### EXERCISE DESCRIPTION
Could you reproduce the data word for word, from its first line through the line containing "eré se zaměstnavateli", with both ends included and the pictures left out?

%%

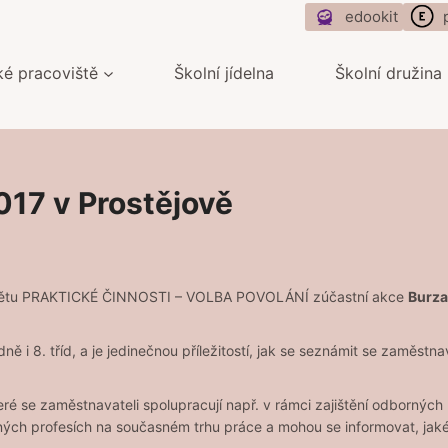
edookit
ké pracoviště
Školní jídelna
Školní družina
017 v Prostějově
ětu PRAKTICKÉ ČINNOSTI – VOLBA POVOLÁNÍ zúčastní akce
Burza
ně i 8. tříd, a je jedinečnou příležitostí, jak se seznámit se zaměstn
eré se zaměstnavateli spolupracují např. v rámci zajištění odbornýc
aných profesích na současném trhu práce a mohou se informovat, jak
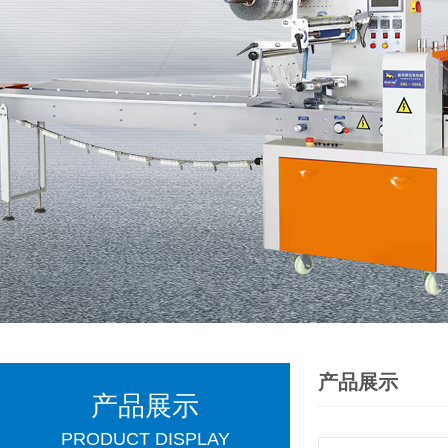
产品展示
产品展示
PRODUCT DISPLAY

%%

### TASK RESULT
edookit
ké pracoviště
Školní jídelna
Školní družina
017 v Prostějově
ětu PRAKTICKÉ ČINNOSTI – VOLBA POVOLÁNÍ zúčastní akce
Burza
ně i 8. tříd, a je jedinečnou příležitostí, jak se seznámit se zaměstn
eré se zaměstnavateli spolupracují např. v rámci zajištění odbornýc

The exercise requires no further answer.